Monday, September 23, 2013

"Fraggle Rock" Month - Season 3, Episode 4: "The Grapes of Generosity"

Here we are in season three of "Fraggle Rock".  Once again, I'll be picking five especially interesting episodes to discuss over the week. Today will be a little different because thus far, I've only reviewed episodes that are objectively good.  Today's episode is... well, I hate to say it but it is not good.  Actually, it's bad.  But it's the reason why I disliked this episode that's why I'm bringing it and up at all.

And to be fair, "Grapes of Generosity" isn't even the worst episode I've run into so far.  Yes, I regret to say this but sometime near the end of the second season, I ran into the first episodes of "Fraggle Rock" that were honestly real duds.  "Red's Club" basically ignores the most heartwarming moments in "All Work and All Play" and Red treats Cotterpin horribly throughout.  "Doozer Is as Doozer Does" delivers a deadly earnest anti-peer pressure "just say no" message as if it's required by broadcast law (to be fair, it was 1984), with all the enthusiasm that implies (by the time we get to the scene where Wrench Doozer runs into an Uncle Matt postcard Gobo very conveniently left on the bridge he happens to be crossing, I could see the writer's crying, "Eff it!  For Chrissake, we're puppeteers and you want us to do an anti-drug message episode?!")  Furthermore, both episodes seem to go on for f-ing ever.
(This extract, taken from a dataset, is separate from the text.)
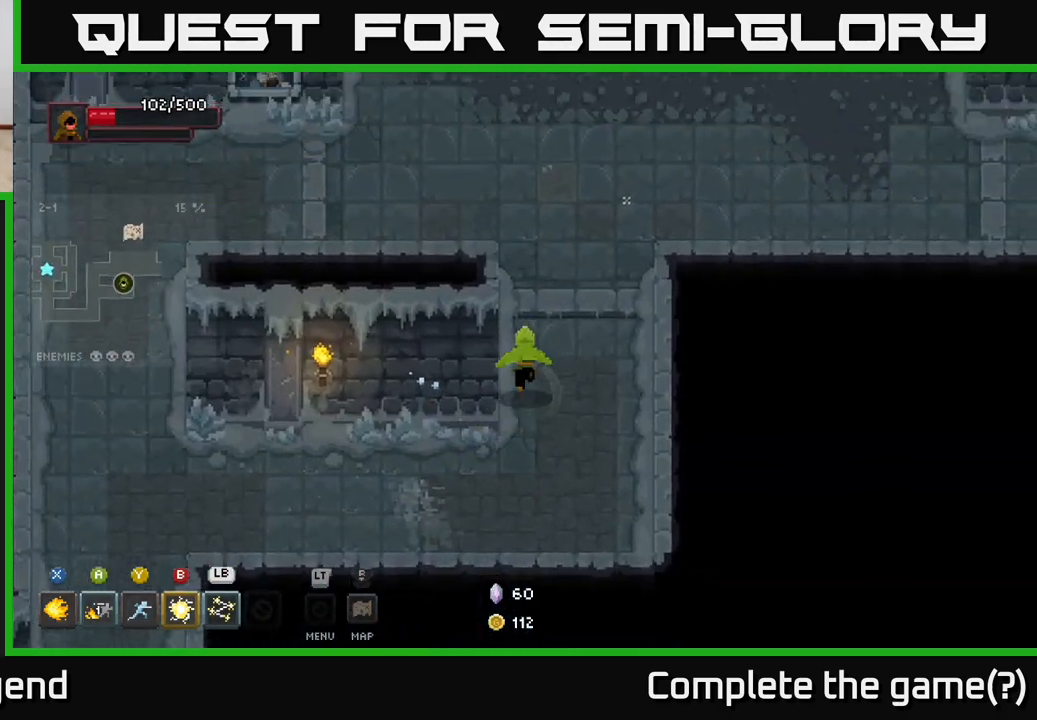
{"buttons": [], "left_stick": "up-right", "right_stick": "center", "events": [[433, "left_stick", "up-right"]]}
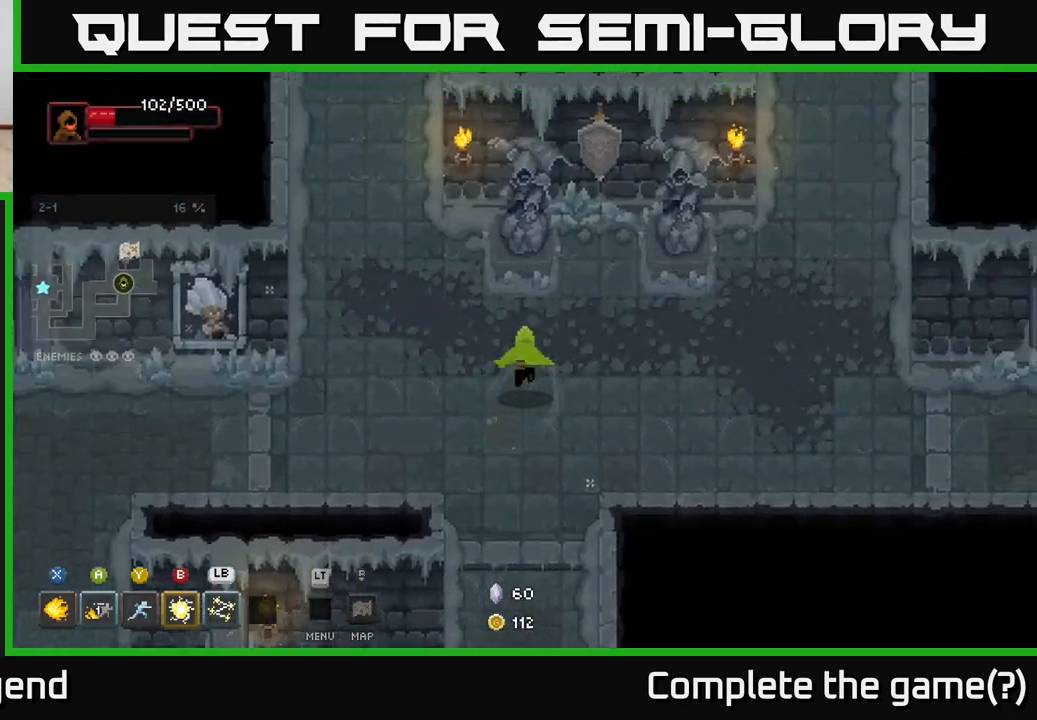
{"buttons": [], "left_stick": "up-right", "right_stick": "center", "events": [[167, "left_stick", "right"], [417, "left_stick", "up-right"]]}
Basically, a bad episode of "Fraggle Rock" tends to feel like a betrayal of the characters and setting the writers have taken so much time and effort carefully constructing, or of the no-longer-surprisingly mature and non-condescending writing.  They're good markers for how incredibly awesome the series is as a whole.

So here's "The Grapes of Generosity".  I suggest, if you'd like to suffer slightly less through this episode than you would normally, to get a powerful drink and take a sip when you hear the word "generous(ity)".  I'll meet you down here on the floor.

The plot: So, there are these magical grapes that appear to a Fraggle who needs to learn to be more generous (drink).  They appear to Gobo, who's aw-shucks real happy to find the Grapes of Generosity (drink) but heck, he doesn't need them!  He's plenty generous (drink) as it is, right?  But the Grapes of Generosity (drink) are SO delicious, that Gobo ends up eating them all because... well, because we got a moral about generosity (drink) to give here so he's going to have to act wildly out of character for plot reasons, deal with it.

Anyway, Wildly-Out-Of-Character-And-AWARE-Of-It-Which-Makes-it-Worse Gobo eats all the Grapes of Generosity (drink) partially out of naked greed, partially because of a misconception that this will make him more generous (drink -- by the way, at this point it probably looks like I'm exaggerating but I am not.  So help me, the script really is like this).  But then Mokey arrives to clarify that if a Fraggle eats all the Grapes of Generosity (drink) by himself, he actually -shocker- becomes LESS generous (drink) and also becomes weightless (wut).

Well, you gotta admit, at least that last plot twist was... I'm going to use the word "different".  Be generous (drink), or the laws of physics are just going to give up on you.  Gosh, that's all well and good for fraggles, but what are we humans to do?  (Never mind the horrifying fridge logic - Gobo is damn lucky he lives in a system of caves.)

Anyway, Gobo ends up rescuing Red (ugh, speaking of characters acting weird for plot reasons).  And because he did this out of generosity (drink), he -uh- gets his weight back.  I guess because those were enough dodgy Chroma-key effects for one night.  And the characters all eat the Grapes of Generosity (drink) and good times are had by all.

What an overwrought, exasperating episode!  It's actually painful to see the main characters act as ridiculous as they do here.  At the same time, it's a good reminder of how much we expect from the show at this point in the series.

(And as lousy as it is, this episode at least has a fantastic reminder that it is 1985 in the Uncle Matt sequence.)